Hello !
I was delighted by the bw_test.cu program being able to get near optimal bandwidth from the G80 GPU with a very simple kernel, i.e.:
// const unsigned int idx = threadIdx.x + blockIdx.x * blockDim.x;
// g_odata[idx] = tex1Dfetch(tex_float, idx); → 73GiB/s !

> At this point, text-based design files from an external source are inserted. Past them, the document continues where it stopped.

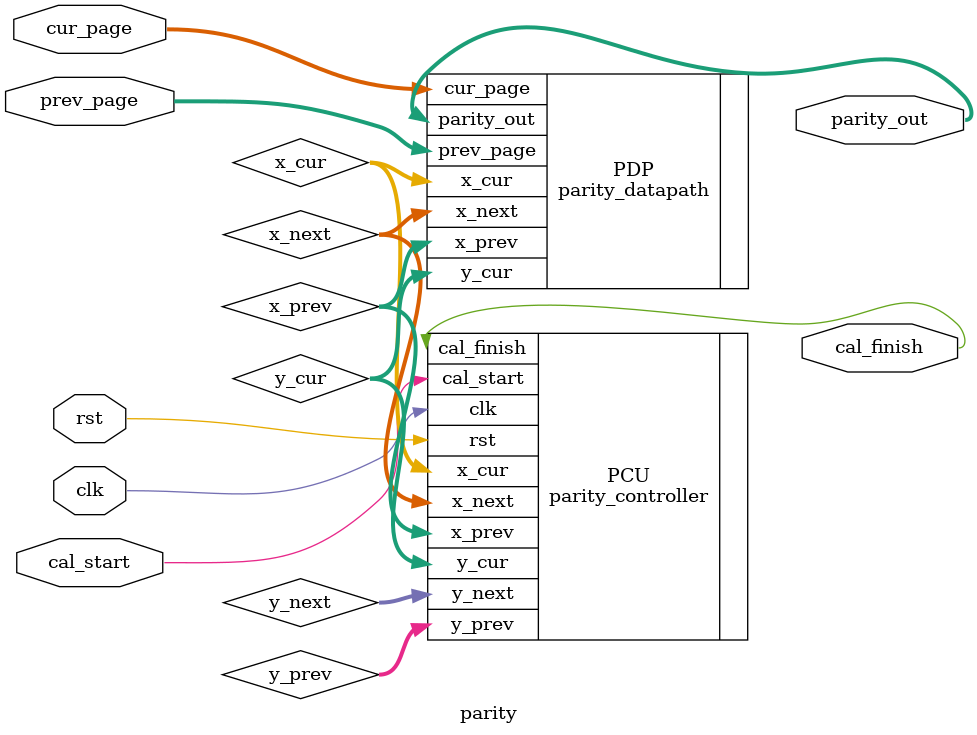
<source format=v>
`timescale 1ns/1ns

module parity(clk, rst, cal_start, cal_finish, cur_page, prev_page, parity_out);

    input clk, rst, cal_start;
    input [0:24] cur_page;
    input [0:24] prev_page;

    output cal_finish;
    output [0:24] parity_out;

    wire [2:0] x_prev, x_cur, x_next;
    wire [2:0] y_prev, y_cur, y_next;

    parity_datapath PDP(.cur_page(cur_page), .prev_page(prev_page),
                        .x_prev(x_prev), .x_cur(x_cur), .x_next(x_next),
                        .y_cur(y_cur),
                        .parity_out(parity_out));
    
    parity_controller PCU(.clk(clk), .rst(rst), 
                        .cal_start(cal_start), .cal_finish(cal_finish),
                        .x_prev(x_prev), .x_cur(x_cur), .x_next(x_next),
                        .y_prev(y_prev), .y_cur(y_cur), .y_next(y_next));

endmodule
</source>
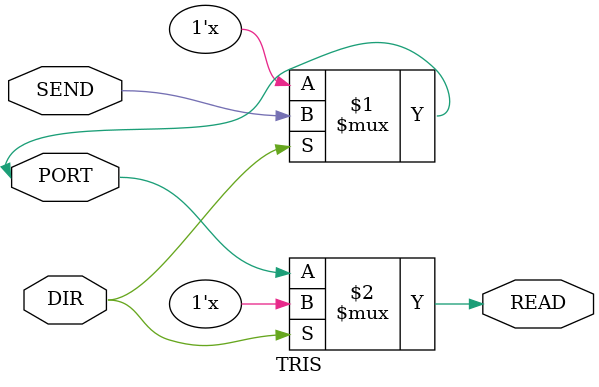
<source format=v>

`timescale 1ns / 1ps

module TRIS(
    inout PORT,
    input DIR,
    input SEND,
    output READ
    );

assign PORT = DIR ? SEND : 1'bZ; // Se DIR 1 -- copia DHT_OUT para saida, caso nao, deixa o pino indefinido para atuar como entrada
assign READ = DIR ?  1'bz : PORT;

endmodule

</source>
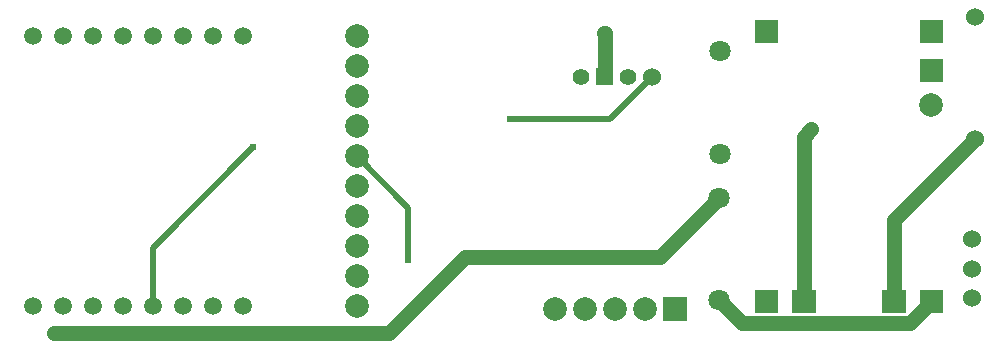
<source format=gbl>
G04 Layer: BottomLayer*
G04 EasyEDA Pro v1.7.27, 2022-07-12 11:29:45*
G04 Gerber Generator version 0.3*
G04 Scale: 100 percent, Rotated: No, Reflected: No*
G04 Dimensions in millimeters*
G04 Leading zeros omitted, absolute positions, 3 integers and 3 decimals*
%FSLAX33Y33*%
%MOMM*%
%ADD10C,1.799996*%
%ADD11C,1.524*%
%ADD12C,1.399997*%
%ADD13C,1.507998*%
%ADD14C,2.000001*%
%ADD15C,0.6096*%
%ADD16C,0.499999*%
%ADD17C,1.27*%
G75*


G04 Pad Start*
G54D10*
G01X67183Y25052D03*
G01X67183Y16352D03*
G01X67146Y3929D03*
G01X67146Y12629D03*
G54D11*
G01X88773Y17583D03*
G01X88773Y27883D03*
G01X61420Y22860D03*
G54D12*
G01X59420Y22860D03*
G36*
G01X58120Y22160D02*
G01X58120Y23560D01*
G01X56720D01*
G01Y22160D01*
G01X58120D01*
G37*
G01X55420Y22860D03*
G54D11*
G01X88519Y9104D03*
G01X88519Y6604D03*
G01X88519Y4104D03*
G54D13*
G01X21717Y26289D03*
G01X24257Y26289D03*
G01X26797Y26289D03*
G01X9017Y26289D03*
G01X11557Y26289D03*
G01X14097Y26289D03*
G01X16637Y26289D03*
G01X19177Y26289D03*
G01X9017Y3429D03*
G01X11557Y3429D03*
G01X14097Y3429D03*
G01X16637Y3429D03*
G01X19177Y3429D03*
G01X21717Y3429D03*
G01X24257Y3429D03*
G01X26797Y3429D03*
G36*
G01X70120Y27670D02*
G01X70120Y25670D01*
G01X72120D01*
G01Y27670D01*
G01X70120D01*
G37*
G36*
G01X70120Y4810D02*
G01X70120Y2810D01*
G01X72120D01*
G01Y4810D01*
G01X70120D01*
G37*
G36*
G01X84090Y4810D02*
G01X84090Y2810D01*
G01X86090D01*
G01Y4810D01*
G01X84090D01*
G37*
G36*
G01X84090Y27670D02*
G01X84090Y25670D01*
G01X86090D01*
G01Y27670D01*
G01X84090D01*
G37*
G36*
G01X80915Y4810D02*
G01X80915Y2810D01*
G01X82915D01*
G01Y4810D01*
G01X80915D01*
G37*
G36*
G01X73295Y4810D02*
G01X73295Y2810D01*
G01X75295D01*
G01Y4810D01*
G01X73295D01*
G37*
G54D14*
G01X36449Y26289D03*
G01X36449Y23749D03*
G01X36449Y21209D03*
G01X36449Y18669D03*
G01X36449Y16129D03*
G01X36449Y13589D03*
G01X36449Y11049D03*
G01X36449Y8509D03*
G01X36449Y5969D03*
G01X36449Y3429D03*
G01X53213Y3175D03*
G01X55753Y3175D03*
G01X58293Y3175D03*
G01X60833Y3175D03*
G36*
G01X62373Y4175D02*
G01X62373Y2175D01*
G01X64373D01*
G01Y4175D01*
G01X62373D01*
G37*
G36*
G01X84090Y22368D02*
G01X86090Y22368D01*
G01Y24368D01*
G01X84090D01*
G01Y22368D01*
G37*
G01X85090Y20447D03*
G04 Pad End*

G04 Via Start*
G54D15*
G01X49403Y19304D03*
G01X57404Y26543D03*
G01X10795Y1143D03*
G01X40804Y7345D03*
G01X27686Y16891D03*
G01X74930Y18415D03*
G04 Via End*

G04 Track Start*
G54D16*
G01X36449Y16129D02*
G01X40804Y11774D01*
G01Y7345D01*
G54D17*
G01X67146Y3929D02*
G01X69053Y2023D01*
G01X83303D01*
G01X85090Y3810D01*
G01X74930Y18415D02*
G01X74295Y17780D01*
G01Y3810D01*
G01X88773Y17583D02*
G01X81915Y10725D01*
G01Y3810D01*
G54D16*
G01X27686Y16891D02*
G01X19177Y8382D01*
G01Y3429D01*
G54D17*
G01X67146Y12629D02*
G01X62137Y7620D01*
G01X45614D01*
G01X10795Y1143D02*
G01X39137Y1143D01*
G01X45614Y7620D01*
G54D16*
G01X49403Y19304D02*
G01X57864Y19304D01*
G01X61420Y22860D01*
G54D17*
G01X57404Y26543D02*
G01X57420Y26527D01*
G01Y22860D01*
G04 Track End*

M02*

</source>
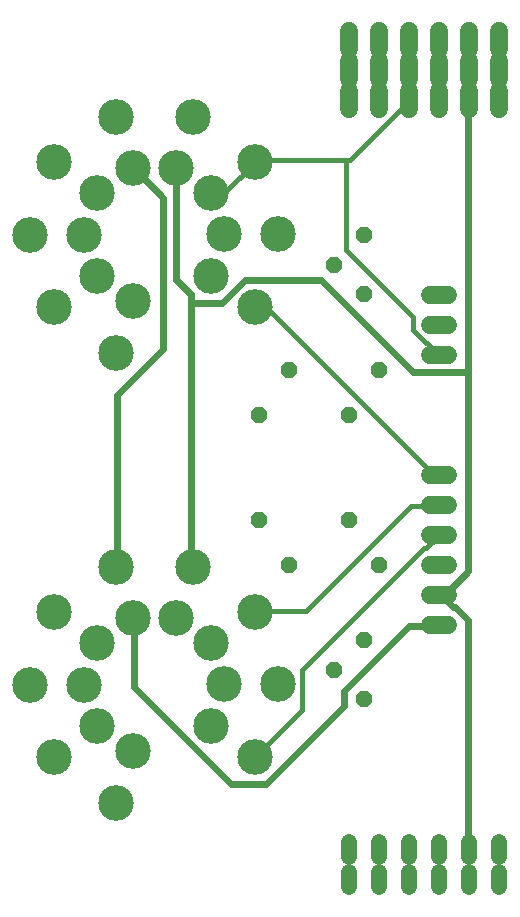
<source format=gbl>
G75*
%MOIN*%
%OFA0B0*%
%FSLAX24Y24*%
%IPPOS*%
%LPD*%
%AMOC8*
5,1,8,0,0,1.08239X$1,22.5*
%
%ADD10C,0.1185*%
%ADD11OC8,0.0520*%
%ADD12C,0.0520*%
%ADD13C,0.0600*%
%ADD14C,0.0160*%
%ADD15C,0.0240*%
D10*
X002254Y004982D03*
X003706Y006038D03*
X003261Y007407D03*
X003707Y008785D03*
X004877Y009635D03*
X004323Y011342D03*
X002256Y009840D03*
X001466Y007407D03*
X004323Y003478D03*
X004877Y005185D03*
X006323Y009635D03*
X006877Y011342D03*
X007494Y008782D03*
X007939Y007413D03*
X007493Y006035D03*
X008944Y004980D03*
X009734Y007413D03*
X008946Y009838D03*
X004323Y018478D03*
X004877Y020185D03*
X003706Y021038D03*
X003261Y022407D03*
X003707Y023785D03*
X004877Y024635D03*
X004323Y026342D03*
X002256Y024840D03*
X001466Y022407D03*
X002254Y019982D03*
X006323Y024635D03*
X006877Y026342D03*
X007494Y023782D03*
X007939Y022413D03*
X007493Y021035D03*
X008944Y019980D03*
X009734Y022413D03*
X008946Y024838D03*
D11*
X011600Y021410D03*
X012600Y020420D03*
X012600Y022400D03*
X013100Y017910D03*
X012100Y016410D03*
X010100Y017910D03*
X009100Y016410D03*
X009100Y012910D03*
X010100Y011410D03*
X012100Y012910D03*
X013100Y011410D03*
X012600Y008900D03*
X011600Y007910D03*
X012600Y006920D03*
D12*
X012100Y002170D02*
X012100Y001650D01*
X012100Y001170D02*
X012100Y000650D01*
X013100Y000650D02*
X013100Y001170D01*
X013100Y001650D02*
X013100Y002170D01*
X014100Y002170D02*
X014100Y001650D01*
X014100Y001170D02*
X014100Y000650D01*
X015100Y000650D02*
X015100Y001170D01*
X015100Y001650D02*
X015100Y002170D01*
X016100Y002170D02*
X016100Y001650D01*
X016100Y001170D02*
X016100Y000650D01*
X017100Y000650D02*
X017100Y001170D01*
X017100Y001650D02*
X017100Y002170D01*
D13*
X015400Y009410D02*
X014800Y009410D01*
X014800Y010410D02*
X015400Y010410D01*
X015400Y011410D02*
X014800Y011410D01*
X014800Y012410D02*
X015400Y012410D01*
X015400Y013410D02*
X014800Y013410D01*
X014800Y014410D02*
X015400Y014410D01*
X015400Y018410D02*
X014800Y018410D01*
X014800Y019410D02*
X015400Y019410D01*
X015400Y020410D02*
X014800Y020410D01*
X015100Y026610D02*
X015100Y027210D01*
X015100Y027610D02*
X015100Y028210D01*
X015100Y028610D02*
X015100Y029210D01*
X014100Y029210D02*
X014100Y028610D01*
X014100Y028210D02*
X014100Y027610D01*
X014100Y027210D02*
X014100Y026610D01*
X013100Y026610D02*
X013100Y027210D01*
X013100Y027610D02*
X013100Y028210D01*
X013100Y028610D02*
X013100Y029210D01*
X012100Y029210D02*
X012100Y028610D01*
X012100Y028210D02*
X012100Y027610D01*
X012100Y027210D02*
X012100Y026610D01*
X016100Y026610D02*
X016100Y027210D01*
X016100Y027610D02*
X016100Y028210D01*
X016100Y028610D02*
X016100Y029210D01*
X017100Y029210D02*
X017100Y028610D01*
X017100Y028210D02*
X017100Y027610D01*
X017100Y027210D02*
X017100Y026610D01*
D14*
X014100Y026860D02*
X014100Y026910D01*
X014100Y026860D02*
X012140Y024900D01*
X012000Y024900D01*
X012000Y021890D01*
X014240Y019650D01*
X014240Y019230D01*
X015080Y018390D01*
X015100Y018410D01*
X015080Y014470D02*
X014870Y014470D01*
X009410Y019930D01*
X008990Y019930D01*
X008944Y019980D01*
X008010Y023850D02*
X007520Y023850D01*
X007494Y023782D01*
X008010Y023850D02*
X008920Y024760D01*
X008946Y024838D01*
X008990Y024900D01*
X012000Y024900D01*
X015080Y014470D02*
X015100Y014410D01*
X015100Y013410D02*
X015080Y013350D01*
X014170Y013350D01*
X010670Y009850D01*
X008990Y009850D01*
X008946Y009838D01*
X010530Y007890D02*
X010530Y006560D01*
X008990Y005020D01*
X008944Y004980D01*
X010530Y007890D02*
X014590Y011950D01*
X014660Y011950D01*
X015080Y012370D01*
X015100Y012410D01*
D15*
X016060Y011180D02*
X015290Y010410D01*
X015100Y010410D01*
X015150Y010410D01*
X015570Y009990D01*
X015640Y009990D01*
X016060Y009570D01*
X016060Y001940D01*
X016100Y001910D01*
X011930Y006700D02*
X011930Y007190D01*
X014100Y009360D01*
X015080Y009360D01*
X015100Y009410D01*
X016060Y011180D02*
X016060Y017830D01*
X014240Y017830D01*
X011160Y020910D01*
X008640Y020910D01*
X007870Y020140D01*
X006820Y020140D01*
X006820Y011390D01*
X006877Y011342D01*
X004877Y009635D02*
X004930Y009570D01*
X004930Y007330D01*
X008150Y004110D01*
X009340Y004110D01*
X011930Y006700D01*
X016060Y017830D02*
X016060Y026860D01*
X016100Y026910D01*
X006820Y020420D02*
X006820Y020140D01*
X006820Y020420D02*
X006330Y020910D01*
X006330Y024620D01*
X006323Y024635D01*
X005910Y023640D02*
X004930Y024620D01*
X004877Y024635D01*
X005910Y023640D02*
X005910Y018600D01*
X004370Y017060D01*
X004370Y011390D01*
X004323Y011342D01*
M02*

</source>
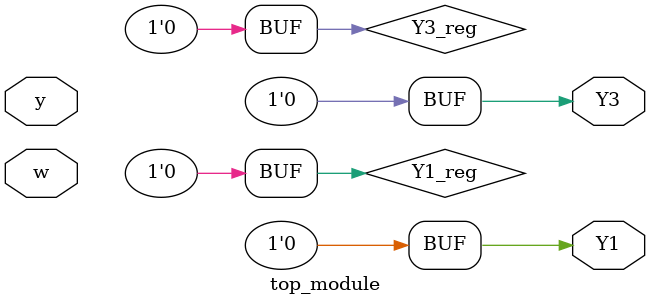
<source format=sv>
module top_module (
	input [5:0] y,
	input w,
	output Y1,
	output Y3
);

	reg Y1_reg;
	reg Y3_reg;

	always @(y or w) begin
		case(y)
			6'b000001: begin
				if(w)
					Y1_reg <= 1'b0;
				else
					Y1_reg <= 1'b0;
				if(w)
					Y3_reg <= 1'b0;
				else
					Y3_reg <= 1'b0;
			end
			6'b000010: begin
				if(w)
					Y1_reg <= 1'b0;
				else
					Y1_reg <= 1'b0;
				if(w)
					Y3_reg <= 1'b0;
				else
					Y3_reg <= 1'b0;
			end
			6'b000100: begin
				if(w)
					Y1_reg <= 1'b0;
				else
					Y1_reg <= 1'b0;
				if(w)
					Y3_reg <= 1'b0;
				else
					Y3_reg <= 1'b0;
			end
			6'b001000: begin
				if(w)
					Y1_reg <= 1'b0;
				else
					Y1_reg <= 1'b0;
				if(w)
					Y3_reg <= 1'b0;
				else
					Y3_reg <= 1'b0;
			end
			6'b010000: begin
				if(w)
					Y1_reg <= 1'b0;
				else
					Y1_reg <= 1'b0;
				if(w)
					Y3_reg <= 1'b0;
				else
					Y3_reg <= 1'b0;
			end
			6'b100000: begin
				if(w)
					Y1_reg <= 1'b0;
				else
					Y1_reg <= 1'b0;
				if(w)
					Y3_reg <= 1'b0;
				else
					Y3_reg <= 1'b0;
			end
			default: begin
				Y1_reg <= 1'b0;
				Y3_reg <= 1'b0;
			end
		endcase
	end
	
	assign Y1 = Y1_reg;
	assign Y3 = Y3_reg;

endmodule

</source>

now i want to do the same with my slightly less simple kernel, all texture references and simply bound to cudaMalloc’ed data blocks of approx 18M floats each:
#define THREADS_PER_BLOCK 384
global void cuda_pointop(float *a, float *b, float *c, float *d, int n)
{
const unsigned int idx = THREADS_PER_BLOCK * blockIdx.x + threadIdx.x; // points
float a_in = tex1Dfetch(a_texref, idx);
float b_in = tex1Dfetch(b_texref, idx);
float c_in = tex1Dfetch(c_texref, idx);
float d_in = tex1Dfetch(d_texref, idx);
if (idx < n)
{
float a_out = a_in - b_in + c_in * d_in;
if (a_out < 0.0) a_out = 0.0f;
a[idx] = a_out;
}
}
I only get about half (37GiB/s) ?
Why ?
Can anyone help me get more bandwidth ?
Thanks!
Phil.